The kind of interview a person may have depends less on the setting (acute care, sports, etc.) than it does on the size of the institution. A larger institution may require a longer interview process as the applicant meets with one than one level of management hierarchy.

The interview process usually consists of at least two interviews, with the persons who will be your supervisors, as well as with an HR person. Also, ideally, you would want to see the facility, program or area where you will work, to get a sense of how you would feel working in that location.

General interview questions

Generally, the interview questions generally are posed to determine whether you've done your own research about the institution/center that you're applying to; whether you're able to self-reflect and recognize areas of strength and areas for personal improvement; and whether you feel confident enough with background information and content of the educational program to begin entry-level work. The interview may also include a request for the applicant to do a PowerPoint presentation on an aspect of physical therapy they are interested in.
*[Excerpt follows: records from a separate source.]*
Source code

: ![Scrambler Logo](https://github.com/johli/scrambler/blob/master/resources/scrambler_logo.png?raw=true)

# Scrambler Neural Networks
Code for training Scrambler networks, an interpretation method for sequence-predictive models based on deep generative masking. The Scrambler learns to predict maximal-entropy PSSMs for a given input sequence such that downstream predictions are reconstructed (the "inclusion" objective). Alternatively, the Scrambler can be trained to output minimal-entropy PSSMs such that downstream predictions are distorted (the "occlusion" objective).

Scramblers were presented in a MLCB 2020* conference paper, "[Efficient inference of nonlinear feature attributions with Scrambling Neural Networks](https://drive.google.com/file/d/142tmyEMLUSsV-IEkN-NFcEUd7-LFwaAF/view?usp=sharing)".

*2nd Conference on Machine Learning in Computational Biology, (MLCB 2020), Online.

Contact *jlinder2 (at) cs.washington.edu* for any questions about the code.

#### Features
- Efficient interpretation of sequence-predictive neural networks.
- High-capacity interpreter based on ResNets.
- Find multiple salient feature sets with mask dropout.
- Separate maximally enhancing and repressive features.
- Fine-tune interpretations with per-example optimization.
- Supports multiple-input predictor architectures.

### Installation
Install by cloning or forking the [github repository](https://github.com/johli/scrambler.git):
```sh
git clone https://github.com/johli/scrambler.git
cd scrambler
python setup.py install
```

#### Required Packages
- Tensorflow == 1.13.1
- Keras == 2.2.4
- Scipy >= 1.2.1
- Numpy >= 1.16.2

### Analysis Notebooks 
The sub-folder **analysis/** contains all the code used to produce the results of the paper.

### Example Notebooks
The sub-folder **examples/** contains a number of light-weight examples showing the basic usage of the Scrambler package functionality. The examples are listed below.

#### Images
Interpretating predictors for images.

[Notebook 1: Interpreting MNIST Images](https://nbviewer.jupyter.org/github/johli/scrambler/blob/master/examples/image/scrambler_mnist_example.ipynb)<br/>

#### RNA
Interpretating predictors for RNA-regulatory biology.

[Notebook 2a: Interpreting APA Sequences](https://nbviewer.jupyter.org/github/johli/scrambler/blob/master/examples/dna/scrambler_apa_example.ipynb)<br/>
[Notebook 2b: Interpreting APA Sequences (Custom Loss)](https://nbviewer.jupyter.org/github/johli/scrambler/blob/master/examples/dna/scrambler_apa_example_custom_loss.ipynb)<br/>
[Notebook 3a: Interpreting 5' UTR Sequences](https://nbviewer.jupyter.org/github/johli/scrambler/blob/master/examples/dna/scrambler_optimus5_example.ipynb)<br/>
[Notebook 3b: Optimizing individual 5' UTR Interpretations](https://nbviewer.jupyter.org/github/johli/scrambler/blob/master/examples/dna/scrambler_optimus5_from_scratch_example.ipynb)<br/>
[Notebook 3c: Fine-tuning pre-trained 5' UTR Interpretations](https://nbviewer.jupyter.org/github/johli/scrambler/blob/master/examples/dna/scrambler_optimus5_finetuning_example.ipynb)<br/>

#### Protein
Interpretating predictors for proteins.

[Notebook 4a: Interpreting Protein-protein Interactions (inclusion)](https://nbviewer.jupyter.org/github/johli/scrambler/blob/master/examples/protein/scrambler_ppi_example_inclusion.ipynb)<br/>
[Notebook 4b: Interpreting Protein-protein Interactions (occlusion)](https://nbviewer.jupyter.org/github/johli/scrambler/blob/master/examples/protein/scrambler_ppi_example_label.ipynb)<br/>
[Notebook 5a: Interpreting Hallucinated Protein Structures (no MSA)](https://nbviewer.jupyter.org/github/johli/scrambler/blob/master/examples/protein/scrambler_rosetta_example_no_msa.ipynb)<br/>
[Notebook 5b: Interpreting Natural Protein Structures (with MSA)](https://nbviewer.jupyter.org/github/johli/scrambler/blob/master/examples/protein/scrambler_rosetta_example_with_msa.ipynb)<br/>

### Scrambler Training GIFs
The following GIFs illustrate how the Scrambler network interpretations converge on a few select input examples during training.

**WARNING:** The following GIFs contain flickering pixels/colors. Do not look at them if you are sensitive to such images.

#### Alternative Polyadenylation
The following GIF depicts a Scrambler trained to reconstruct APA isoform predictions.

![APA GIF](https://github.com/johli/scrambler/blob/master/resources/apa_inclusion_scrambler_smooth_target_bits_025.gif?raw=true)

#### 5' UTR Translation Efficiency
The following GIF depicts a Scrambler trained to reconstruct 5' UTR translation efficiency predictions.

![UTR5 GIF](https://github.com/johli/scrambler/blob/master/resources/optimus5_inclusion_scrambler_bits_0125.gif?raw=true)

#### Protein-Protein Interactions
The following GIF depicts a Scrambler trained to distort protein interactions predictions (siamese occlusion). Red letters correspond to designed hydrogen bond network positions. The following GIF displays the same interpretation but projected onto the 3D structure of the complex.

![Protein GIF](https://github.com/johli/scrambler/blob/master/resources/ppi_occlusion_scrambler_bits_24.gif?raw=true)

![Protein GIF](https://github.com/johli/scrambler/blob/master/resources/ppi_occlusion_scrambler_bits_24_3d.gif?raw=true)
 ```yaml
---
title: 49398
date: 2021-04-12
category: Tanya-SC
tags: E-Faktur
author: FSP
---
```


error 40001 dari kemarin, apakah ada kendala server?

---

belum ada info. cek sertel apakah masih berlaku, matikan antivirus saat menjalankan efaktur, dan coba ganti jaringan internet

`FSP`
Interview questions can also vary depending on the site for potential employment. If an applicant seeks work at a skilled nursing facility (nursing home), questions may include "What is your reason for wanting to work with older adults?" An applicant who states that she is primarily interested in working with orthopedic problems throughout the age-span may be asked how her specific interest in orthopedics evolved. If you're looking for your first job as a physical therapist, you will want to convey to potential employers your interest first in gaining experience as a generalist (treating all patient populations) and later specifically concentrating on one patient population group.
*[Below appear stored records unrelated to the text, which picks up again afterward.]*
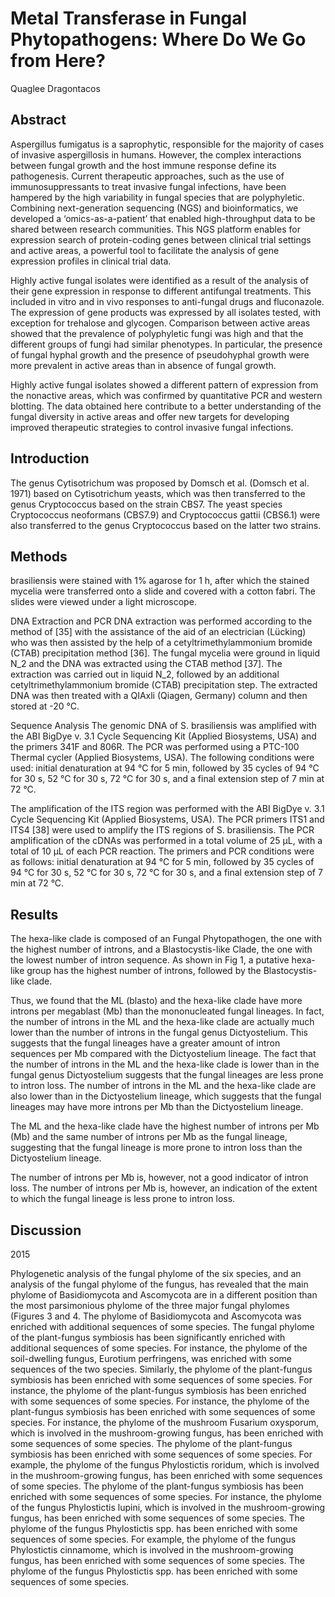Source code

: #  Metal Transferase in Fungal Phytopathogens: Where Do We Go from Here?
Quaglee Dragontacos


## Abstract
Aspergillus fumigatus is a saprophytic, responsible for the majority of cases of invasive aspergillosis in humans. However, the complex interactions between fungal growth and the host immune response define its pathogenesis. Current therapeutic approaches, such as the use of immunosuppressants to treat invasive fungal infections, have been hampered by the high variability in fungal species that are polyphyletic. Combining next-generation sequencing (NGS) and bioinformatics, we developed a ‘omics-as-a-patient’ that enabled high-throughput data to be shared between research communities. This NGS platform enables for expression search of protein-coding genes between clinical trial settings and active areas, a powerful tool to facilitate the analysis of gene expression profiles in clinical trial data.

Highly active fungal isolates were identified as a result of the analysis of their gene expression in response to different antifungal treatments. This included in vitro and in vivo responses to anti-fungal drugs and fluconazole. The expression of gene products was expressed by all isolates tested, with exception for trehalose and glycogen. Comparison between active areas showed that the prevalence of polyphyletic fungi was high and that the different groups of fungi had similar phenotypes. In particular, the presence of fungal hyphal growth and the presence of pseudohyphal growth were more prevalent in active areas than in absence of fungal growth.

Highly active fungal isolates showed a different pattern of expression from the nonactive areas, which was confirmed by quantitative PCR and western blotting. The data obtained here contribute to a better understanding of the fungal diversity in active areas and offer new targets for developing improved therapeutic strategies to control invasive fungal infections.


## Introduction
The genus Cytisotrichum was proposed by Domsch et al. (Domsch et al. 1971) based on Cytisotrichum yeasts, which was then transferred to the genus Cryptococcus based on the strain CBS7. The yeast species Cryptococcus neoformans (CBS7.9) and Cryptococcus gattii (CBS6.1) were also transferred to the genus Cryptococcus based on the latter two strains.


## Methods
brasiliensis were stained with 1% agarose for 1 h, after which the stained mycelia were transferred onto a slide and covered with a cotton fabri. The slides were viewed under a light microscope.

DNA Extraction and PCR
DNA extraction was performed according to the method of [35] with the assistance of the aid of an electrician (Lücking) who was then assisted by the help of a cetyltrimethylammonium bromide (CTAB) precipitation method [36]. The fungal mycelia were ground in liquid N_2 and the DNA was extracted using the CTAB method [37]. The extraction was carried out in liquid N_2, followed by an additional cetyltrimethylammonium bromide (CTAB) precipitation step. The extracted DNA was then treated with a QIAxli (Qiagen, Germany) column and then stored at -20 °C.

Sequence Analysis
The genomic DNA of S. brasiliensis was amplified with the ABI BigDye v. 3.1 Cycle Sequencing Kit (Applied Biosystems, USA) and the primers 341F and 806R. The PCR was performed using a PTC-100 Thermal cycler (Applied Biosystems, USA). The following conditions were used: initial denaturation at 94 °C for 5 min, followed by 35 cycles of 94 °C for 30 s, 52 °C for 30 s, 72 °C for 30 s, and a final extension step of 7 min at 72 °C.

The amplification of the ITS region was performed with the ABI BigDye v. 3.1 Cycle Sequencing Kit (Applied Biosystems, USA). The PCR primers ITS1 and ITS4 [38] were used to amplify the ITS regions of S. brasiliensis. The PCR amplification of the cDNAs was performed in a total volume of 25 µL, with a total of 10 µL of each PCR reaction. The primers and PCR conditions were as follows: initial denaturation at 94 °C for 5 min, followed by 35 cycles of 94 °C for 30 s, 52 °C for 30 s, 72 °C for 30 s, and a final extension step of 7 min at 72 °C.


## Results
The hexa-like clade is composed of an Fungal Phytopathogen, the one with the highest number of introns, and a Blastocystis-like Clade, the one with the lowest number of intron sequence. As shown in Fig 1, a putative hexa-like group has the highest number of introns, followed by the Blastocystis-like clade.

Thus, we found that the ML (blasto) and the hexa-like clade have more introns per megablast (Mb) than the mononucleated fungal lineages. In fact, the number of introns in the ML and the hexa-like clade are actually much lower than the number of introns in the fungal genus Dictyostelium. This suggests that the fungal lineages have a greater amount of intron sequences per Mb compared with the Dictyostelium lineage. The fact that the number of introns in the ML and the hexa-like clade is lower than in the fungal genus Dictyostelium suggests that the fungal lineages are less prone to intron loss. The number of introns in the ML and the hexa-like clade are also lower than in the Dictyostelium lineage, which suggests that the fungal lineages may have more introns per Mb than the Dictyostelium lineage.

The ML and the hexa-like clade have the highest number of introns per Mb (Mb) and the same number of introns per Mb as the fungal lineage, suggesting that the fungal lineage is more prone to intron loss than the Dictyostelium lineage.

The number of introns per Mb is, however, not a good indicator of intron loss. The number of introns per Mb is, however, an indication of the extent to which the fungal lineage is less prone to intron loss.


## Discussion
2015

Phylogenetic analysis of the fungal phylome of the six species, and an analysis of the fungal phylome of the fungus, has revealed that the main phylome of Basidiomycota and Ascomycota are in a different position than the most parsimonious phylome of the three major fungal phylomes (Figures 3 and 4. The phylome of Basidiomycota and Ascomycota was enriched with additional sequences of some species. The fungal phylome of the plant-fungus symbiosis has been significantly enriched with additional sequences of some species. For instance, the phylome of the soil-dwelling fungus, Eurotium perfringens, was enriched with some sequences of the two species. Similarly, the phylome of the plant-fungus symbiosis has been enriched with some sequences of some species. For instance, the phylome of the plant-fungus symbiosis has been enriched with some sequences of some species. For instance, the phylome of the plant-fungus symbiosis has been enriched with some sequences of some species. For instance, the phylome of the mushroom Fusarium oxysporum, which is involved in the mushroom-growing fungus, has been enriched with some sequences of some species. The phylome of the plant-fungus symbiosis has been enriched with some sequences of some species. For example, the phylome of the fungus Phylostictis roridum, which is involved in the mushroom-growing fungus, has been enriched with some sequences of some species. The phylome of the plant-fungus symbiosis has been enriched with some sequences of some species. For instance, the phylome of the fungus Phylostictis lupini, which is involved in the mushroom-growing fungus, has been enriched with some sequences of some species. The phylome of the fungus Phylostictis spp. has been enriched with some sequences of some species. For example, the phylome of the fungus Phylostictis cinnamome, which is involved in the mushroom-growing fungus, has been enriched with some sequences of some species. The phylome of the fungus Phylostictis spp. has been enriched with some sequences of some species.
A physical therapy interview often starts like any other interview, with general questions. Here are some possible opening questions:

"Tell me about yourself" is often asked. This is an opportunity to state where you went to school, a brief description of your internship or experience, and why you want to work for the company. Do not go into too much detail.

"Why do you want to work here?" This is an opportunity to explain what you know about the company and the position, and why you feel you are the best candidate for this position.

"What are your strengths/what are your weaknesses?" List at least three positive qualities (for example, you are organized, dedicated, hard-working) and for the weakness, list one quality that can be considered a positive attribute (for example, "I am a perfectionist," and explain how this is so).

"Where do you see yourself in five years?" The interviewer wants to find out how long you will stay with the company. You can decide how you want to express this, but essentially the goal is to say something that shows you do not plan to quit six months from now. Show that your goals fit in with those of the company. For example, if the company has room for advancement, you can state that you hope to see yourself in a supervisory position. Some interviewers may ask prospective employees what their long- and short-term goals are. To answer with the right amount of self-reflection and accuracy, know the hierarchy of the company, the opportunity for continuing education within the company and funding for internal and external coursework, and realistically assess your own expectations. Depending on their own strengths and desires, physical therapists may decide to conduct research and try to publish clinical studies, they may decide to become a board-certified clinical specialist, they may decide that they want to go into teaching. All answers indicate a physical therapist who is a life-long learner, which is a quality valued by the profession as a whole. A physical therapist who wants to project herself as a team member may state that after 10 years of clinical work as a physical therapist, she would like to manage an interdisciplinary department of rehabilitation specialists.

Case examples

You will almost always be asked about a case example. Be prepared to describe specific client cases in detail. You will often be asked about how you managed a difficult case, to illustrate how you work under pressure or handle difficult situations. Explain how you managed the difficulty, showing your teamwork or communication skills. Always present this issue in the most positive light. Never say anything to make yourself seem as though you cannot get along with others. You want to present yourself as someone who works well with others.